Rationale: Malformations of Cortical Development (MCD) are frequently associated with drug-resistant epilepsy. Although increasingly recognized using high-resolution MRI and scalp EEG (typical dysplastic fast activity), localizing the epileptogenic zone (EZ) associated with MCD still relies on intra-cerebral EEG recordings. Our purpose was to study the spatial correlations between the modeled electrical sources of inter-ictal events (Irritative Zone = IZ) recorded with High-Resolution scalp EEG (HR-EEG) and the EZ defined by stereo-EEG (SEEG) in MCD. Methods: This prospective, bi-centric study enrolled 26 consecutive patients (22 in Nancy and 4 in Marseille) with established or suspected MCD undergoing pre-surgical investigations between 2008 and 2012 and comprising a HR-EEG (64-channels) with electrical source imaging and SEEG recordings. Results: Three patients were excluded from the analysis because of missing data (no SEEG seizure recording in two cases and no HR-EEG inter-ictal paroxysm registration in one case). The mean age at the time of SEEG recordings was 31 years. Nine patients had temporal lobe epilepsy, ten frontal lobe epilepsy and four posterior epilepsy including occipito-temporal or posterior parietal epilepsy.
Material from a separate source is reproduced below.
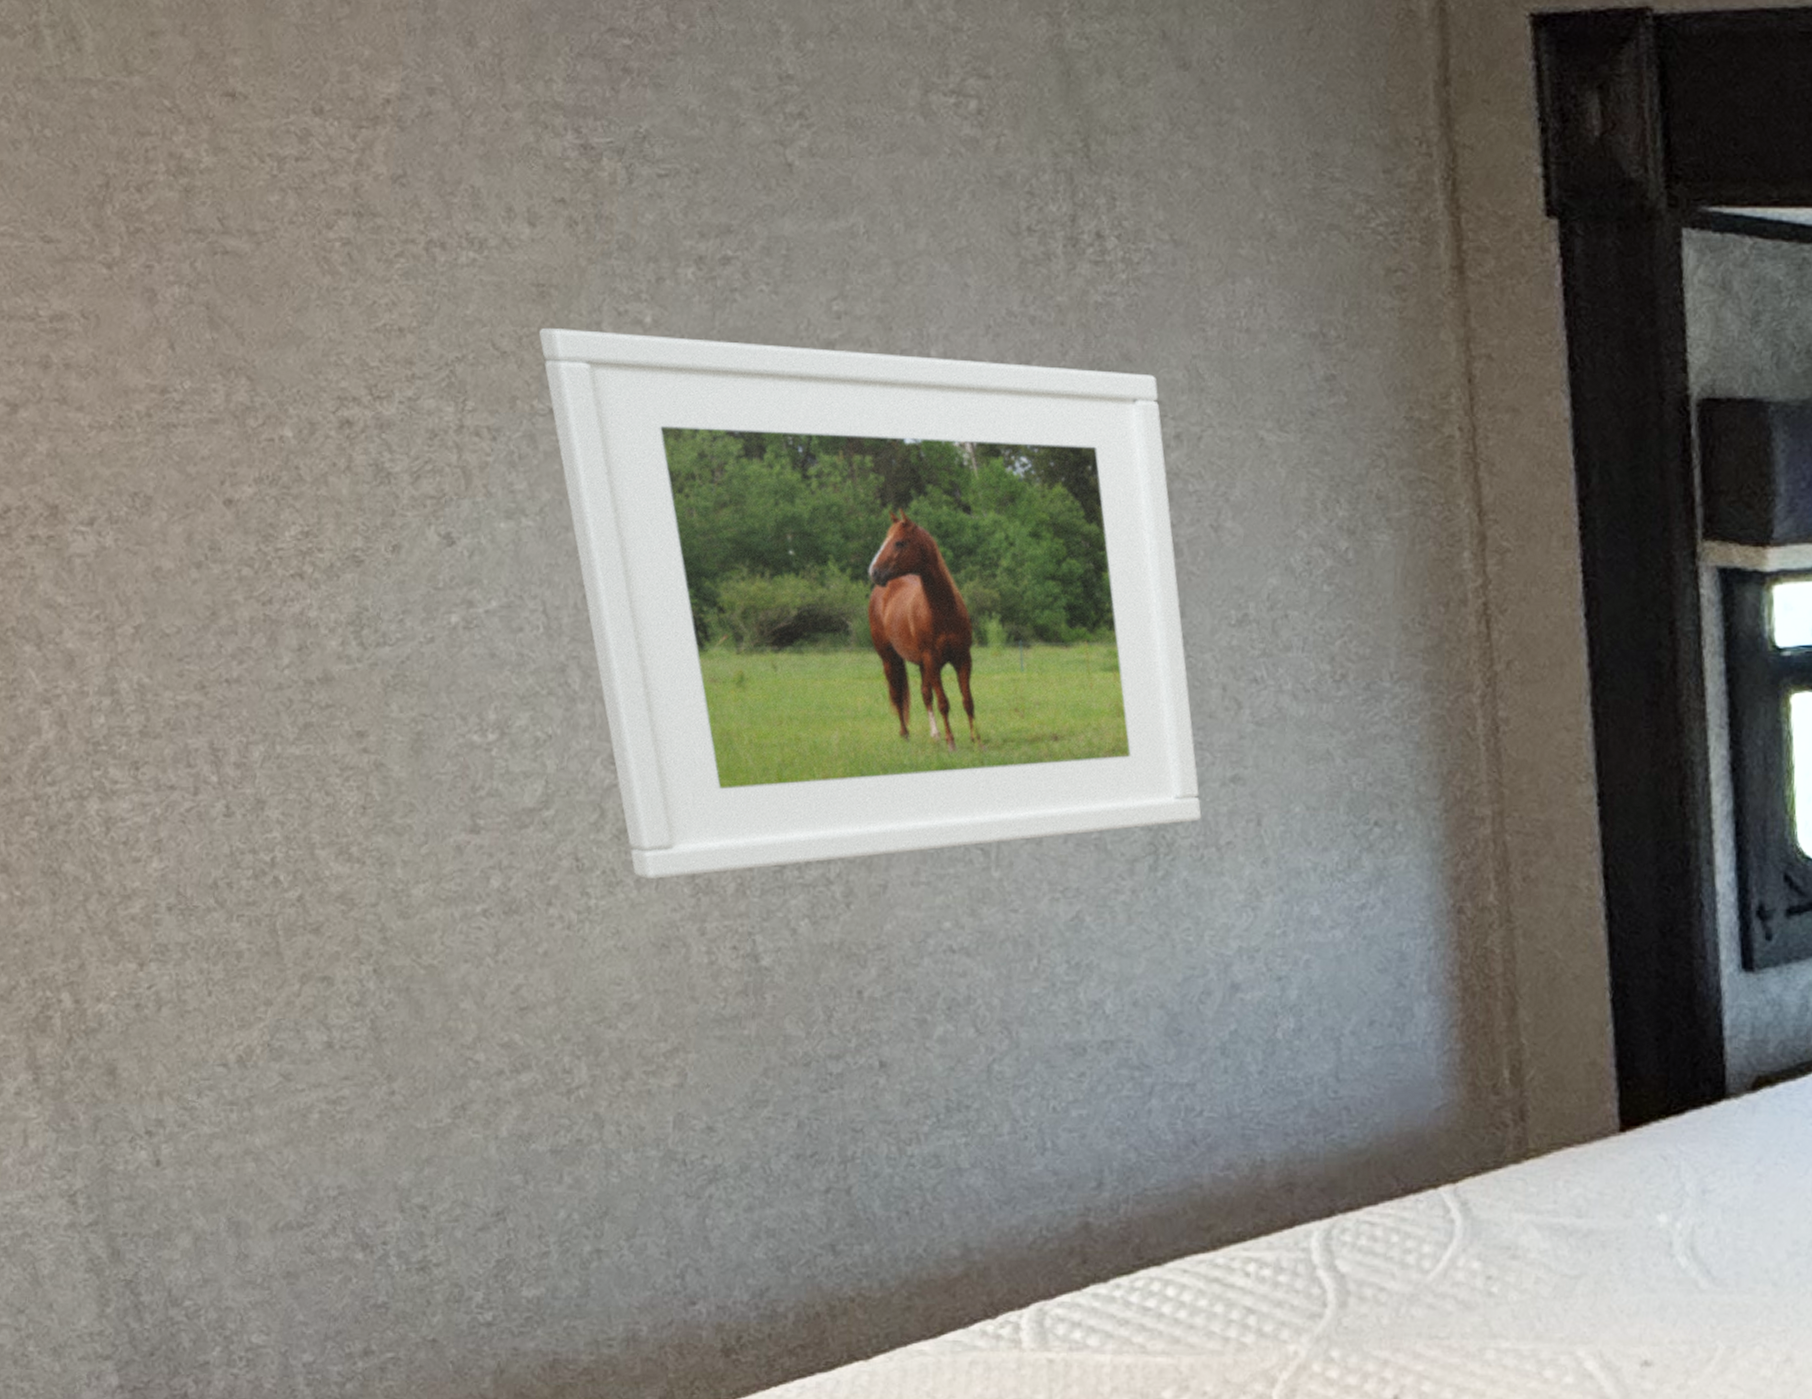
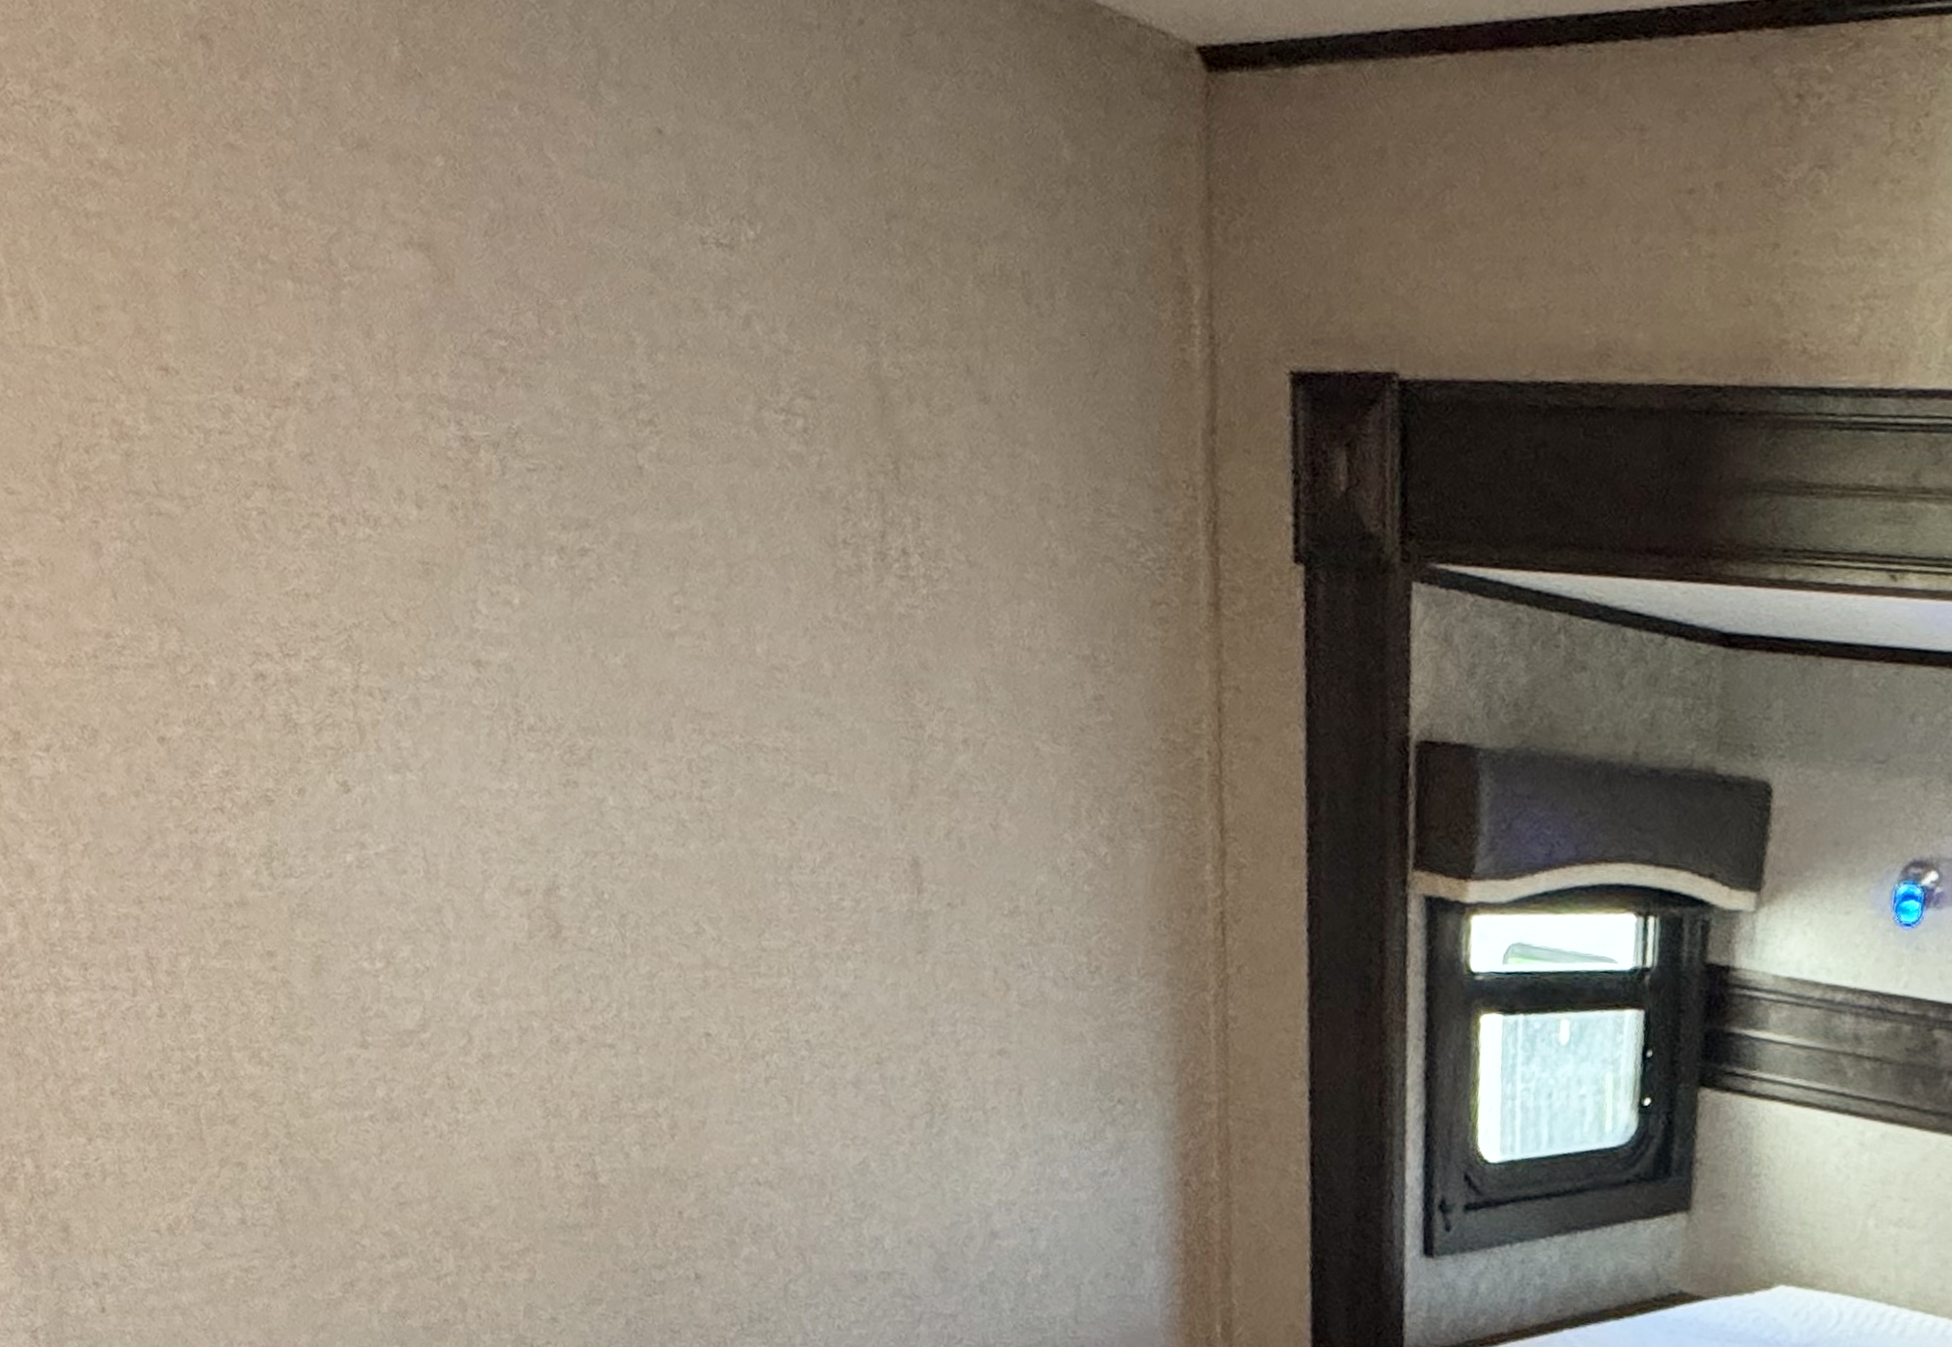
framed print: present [538,327,1202,880] -> none [423,602,972,1101]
According to the ILAE Task Force consensus classification, seven patients had a type 1 or 2 focal cortical dysplasia (FCD Type I or II) and four had a type 3 focal cortical dysplasia (FCD Type III). Three had polymicrogyria associated with schizencephaly and nine patients (39.1%) were MRI negative. HR-EEG IZ and SEEG EZ were completely or more often partially overlapping in 95%. HR-EEG IZ co-localized with the EZ in 7 cases (30.4%) and four of them were MRI negative. In seven cases, the HR-EEG IZ comprised the entire EZ and extended to the propagation zone in 3/7. In six cases, HR-EEG IZ partially overlapped the EZ. In these cases, HR-EEG often identified at least a part of the propagation zone and often missed the medial part of the EZ. In 9 patients with negative MRI, HR-EEG correctly localized at least a part of the EZ. In 4/9, it allowed its precise localization and in 3/9, HR-EEG clearly influenced the SEEG electrodes position. Conclusions: HR-EEG combined with electrical source imaging helps to localize and target the EZ associated with established or suspected MCD particularly in MRI negative cases.